- Relator(a)
- Ministro Rogerio Schietti Cruz
- Órgão julgador
- Sexta Turma
- Data do julgamento
- 20/08/2024
- Data de publicação
- 28/08/2024
STJ – Acórdão, Rel. Ministro Rogerio Schietti Cruz, Sexta Turma, j. 20/08/2024, p. 28/08/2024
PENAL. AGRAVO REGIMENTAL NO AGRAVO EM RECURSO ESPECIAL. DECRETO-LEI N. 3.240/1941. VALIDADE. SÚMULA N. 83 DO STJ. REFORMATIO IN PEJUS. INOVAÇÃO RECURSAL. DESPROPORCIONALIDADE DA CONSTRIÇÃO. SÚMULA N. 7 DO STJ. AGRAVO REGIMENTAL NÃO PROVIDO. 1. O sequestro de bens, baseado no Decreto-Lei n. 3.240/1941, é plenamente válido para fins de ressarcimento de prejuízos causados à Fazenda Pública decorrentes de sonegação fiscal.
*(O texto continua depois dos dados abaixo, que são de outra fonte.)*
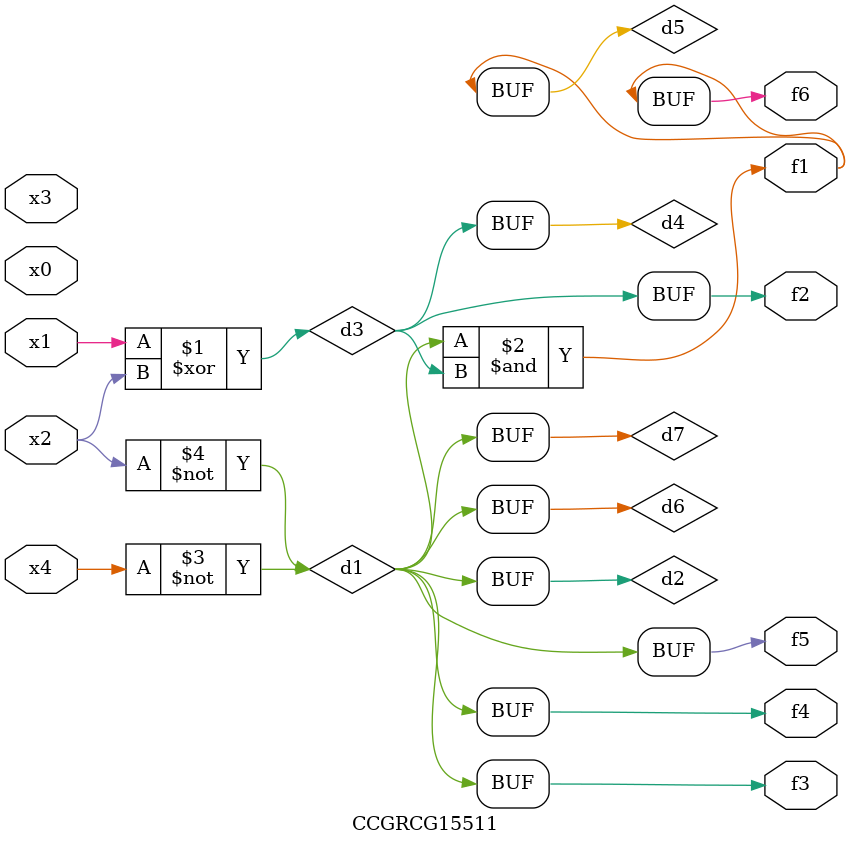
<source format=v>
module CCGRCG15511(
	input x0, x1, x2, x3, x4,
	output f1, f2, f3, f4, f5, f6
);

	wire d1, d2, d3, d4, d5, d6, d7;

	not (d1, x4);
	not (d2, x2);
	xor (d3, x1, x2);
	buf (d4, d3);
	and (d5, d1, d3);
	buf (d6, d1, d2);
	buf (d7, d2);
	assign f1 = d5;
	assign f2 = d4;
	assign f3 = d7;
	assign f4 = d7;
	assign f5 = d7;
	assign f6 = d5;
endmodule

</source>
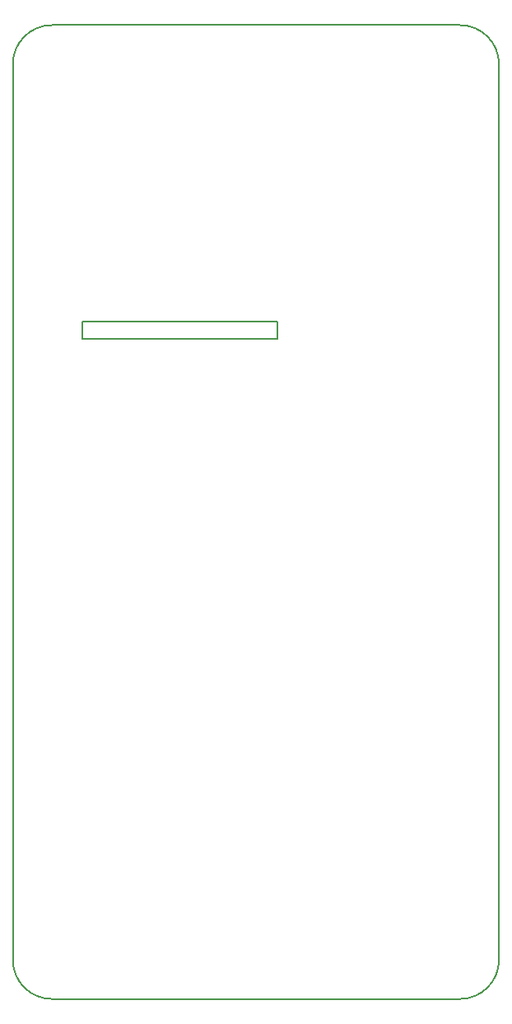
<source format=gko>
G04 DipTrace 2.4.0.2*
%INTemperatureController.GKO*%
%MOIN*%
%ADD11C,0.0055*%
%FSLAX44Y44*%
G04*
G70*
G90*
G75*
G01*
%LNBoardOutline*%
%LPD*%
X5512Y3937D2*
D11*
X22047D1*
G03X23622Y5512I0J1575D01*
G01*
Y41732D1*
G03X22047Y43307I-1575J0D01*
G01*
X5512D1*
G03X3937Y41732I0J-1575D01*
G01*
Y5512D1*
G03X5512Y3937I1575J0D01*
G01*
X6762Y31315D2*
X14638D1*
Y30627D1*
X6762D1*
Y31315D1*
M02*

</source>
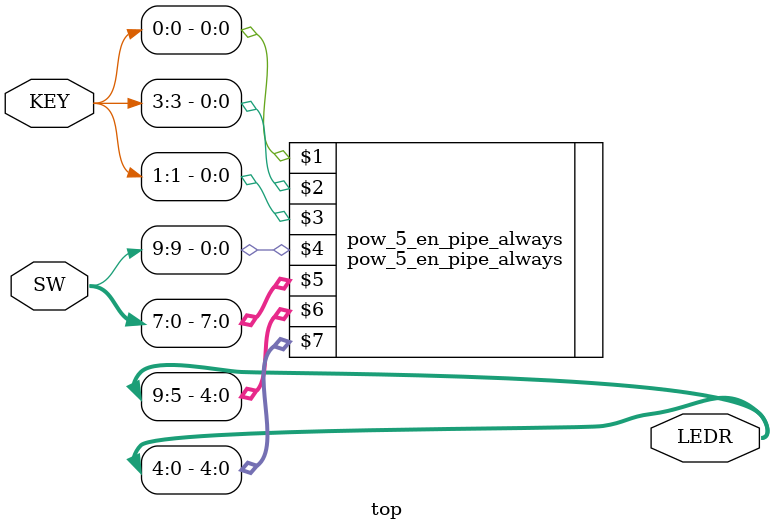
<source format=v>
module top (SW, KEY, LEDR);

	 input wire [9:0] SW;        // DE-series switches
    input wire [3:0] KEY;       // DE-series pushbuttons
   
	 output wire [9:0] LEDR;     // DE-series LEDs   

    pow_5_en_pipe_always pow_5_en_pipe_always (KEY[0], KEY[3], KEY[1], SW[9], SW[7:0], LEDR[9:5], LEDR[4:0]);

endmodule


</source>
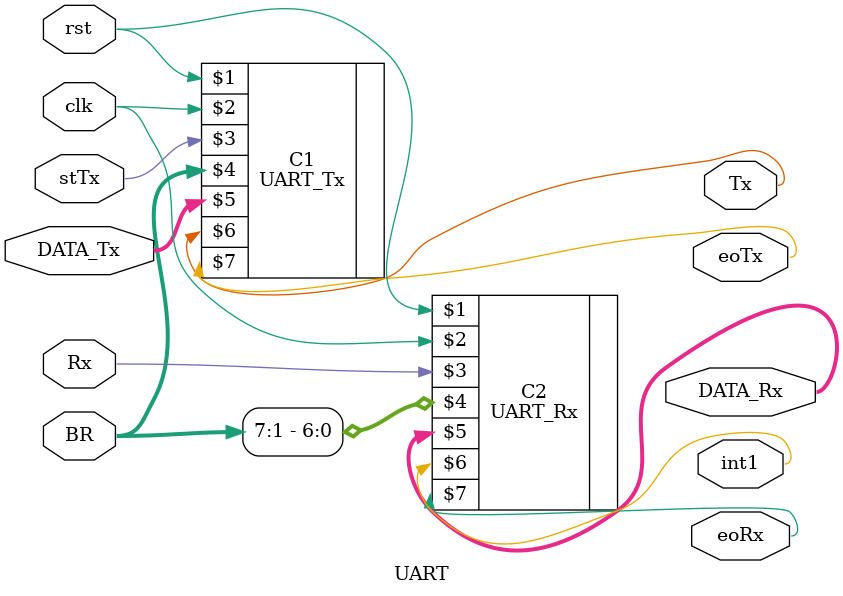
<source format=v>
module UART #(
	parameter n=8
	)
	(
	input rst,
	input clk,
	input [n-1:0] BR,
	
	input  [7:0] DATA_Tx,
	output [7:0] DATA_Rx, 
	
	output Tx,
	input  Rx,
		
	input  stTx,
	output eoTx, 
	output eoRx,
	output int1
	); 	 
	
	UART_Tx #(n)    C1(rst,clk,stTx,BR,DATA_Tx,Tx,eoTx);
	UART_Rx	#(n-1)  C2(rst,clk,Rx,BR[n-1:1],DATA_Rx,int1,eoRx);
	

endmodule
</source>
Assim, é irrelevante a discussão sobre a origem lícita ou não dos bens constritos, o perigo da demora e o excesso de prazo, pois a finalidade é o ressarcimento do prejuízo público. 2. A instância antecedente explicitou de forma suficiente os requisitos necessários para a manutenção da constrição. Incidência do disposto na Súmula n. 83 do STJ. Os precedentes indicados são adequados, pois referem-se à aplicação do Decreto-Lei n. 3.240/1941, em situação semelhante à dos autos. 3. A questão relativa à alegada reformatio in pejus (reforma para pior) em recurso exclusivo da defesa, não foi suscitada nas razões do recurso especial, circunstância que caracteriza indevida inovação recursal no âmbito do agravo regimental. 4. A verificação de alegada desproporcionalidade na constrição dos bens implicaria necessário reexame de fatos e provas, não permitido, em recurso especial, conforme o disposto na Súmula n. 7 do STJ. 5. Agravo regimental não provido. (AgRg no AREsp n. 2.614.762/BA, relator Ministro Rogerio Schietti Cruz, Sexta Turma, julgado em 20/8/2024, DJe de 28/8/2024.)